Our testing infrastructure will evaluate each submission by unpacking the submission file, compiling the submitted code (using your submitted compile.sh script), and then running a series of tests (using your submitted run_sort.sh script). Extraction time is limited to 10 seconds, and compilation time is limited to 60 seconds. Submissions that exceed these limits will not be tested at all.
Each test has its own time limit, for all sizes of the data. If the submission exceeds that time, we will stop the test as a failure. These might be relaxed if they prove too constricting.

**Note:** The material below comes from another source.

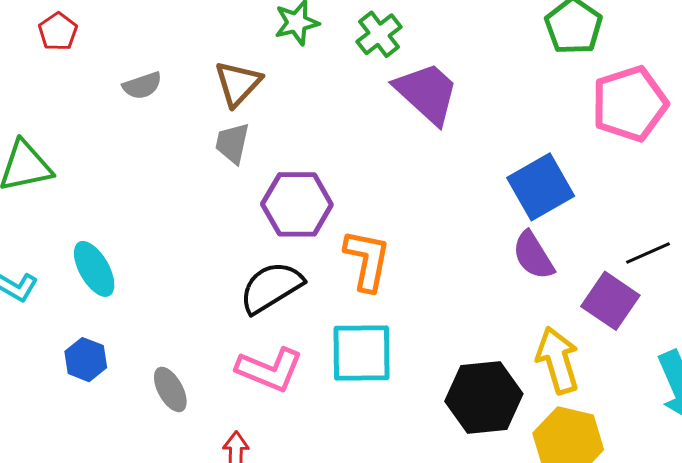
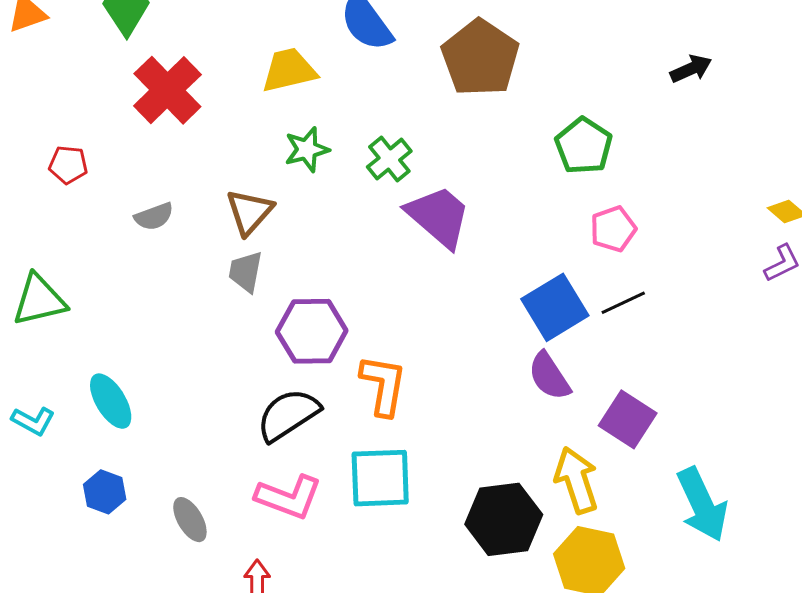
red pentagon: (58, 32) -> (68, 165), turned -30
pink pentagon: (630, 104) -> (613, 229), moved, size x0.6
black line: (648, 253) -> (623, 303), moved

Submissions will be unpacked, compiled and tested in a network-isolated container with characteristics shown in the following table:
|Processor||2x Intel Xeon E5-2640 v4 CPU (2.40 GHz)|
|Configuration||20 Cores / 40 Hyperthreads|
|Main Memory||Contestants are limited to 30 GB of main memory.|
|Operating System||Ubuntu 17.10 (GNU/Linux 4.13.0-32-generic x86_64)|
|Software||Autoconf 2.69, Automake 1.15, Boost 1.62, CMake 3.9.1, Go 1.8.3, Maven 3.5.0, Node.js 6.11.4, OpenJDK 8, Python 2.7.14, Python 3.6.3, Ruby 2.3.3, Rust 1.23.0, TBB 2017~U7, ant 1.9.9, clang 5.0, gcc/g++ 7.2.0, gccgo 7.2.0, jemalloc 3.6.0|
|Dockerfile||Dockerfile is available for download here|
A submission is considered to be rankable if it correctly processes all of the test workloads within their time limits. The leaderboard will show the best rankable submission for each team that has at least one such submission.

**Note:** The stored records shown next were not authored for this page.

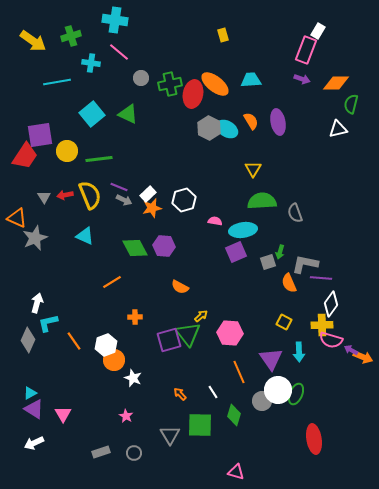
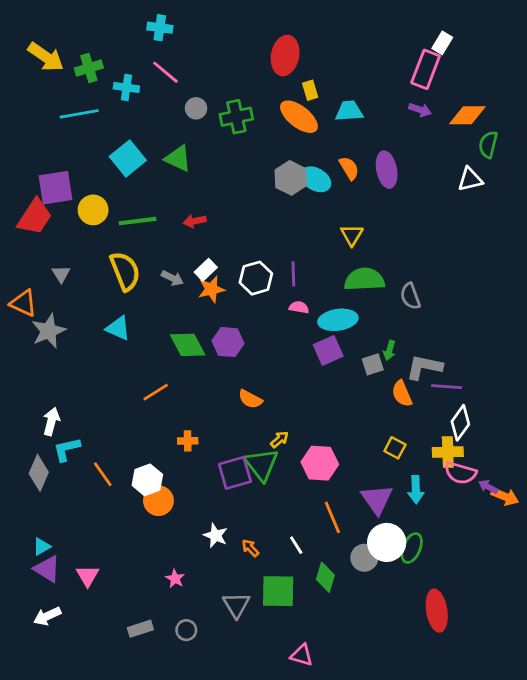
cyan cross: (115, 20) -> (160, 28), size x0.7
yellow rectangle: (223, 35) -> (310, 90), moved
green cross: (71, 36) -> (89, 68), moved
red ellipse: (193, 94) -> (285, 55), moved
purple line: (119, 187) -> (293, 274), moved, turned 66
red arrow: (65, 195) -> (195, 221), moved
white star: (133, 378) -> (216, 535), moved
pink triangle: (236, 472) -> (302, 655), moved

This script is responsible for running your sort executable, which should interact with our test harness according to the testing protocol, reading from a file path given and writing to a file path given..
This file must contain information about the submission, including:
- team name
- for each team member: full name, e-mail, institution, department, and degree program
- advisor/supervisor name (if any)
- a brief description of the solution
- a list of the third party code used and their licenses
The package must contain all of the source code.
This shell script must be able to compile the source contained in the src directory. The produced executable file(s) must be located within the src directory. The benchmark environment is isolated and without internet access. You will have to provide all files required for successful compilation.
You can use the quick start package, which has the required format, as a starting point.
- The 2019 SIGMOD Programming Contest is open to undergraduate and graduate students from degree-granting institutions all over the world. However, students associated with the organizers' institution (University of Wisconsin - Madison) are not eligible to participate.
- Teams must consist of individuals currently registered as graduate or undergraduate students at an accredited academic institution. A team may be formed by one or more students, who need not be enrolled at the same institution. Several teams from the same institution can compete independently, but one person can be a member of only one team. There is no limit on team size. Teams can register on the contest site after 19 March, 2019.
- All submissions must consist only of code written by the team or open source licensed software (i.e., using an OSI-approved license). For source code from books or public articles, clear reference and attribution must be made. Final submissions must be made by 2 May, 2019, 23:59 CEST (UTC+02:00).
- All teams must agree to license their code under an OSI-approved open source license. By participating in this contest, each team agrees to publish its source code. The finalists' implementations will be made public on the contest website.
- A team is eligible for the prize if at least one of its members will come to present the work at the SIGMOD 2019 conference. The travel grants will only be granted to eligible teams.
- Contest submissions must match the criteria established by the Sort Benchmark contest. Values cannot be generated from just the first 20 bytes, the entire 100 byte value must be worked with and sorted in its entirety. Submissions that fail to do this will be disqualified once the contest period ends and the source code is examined.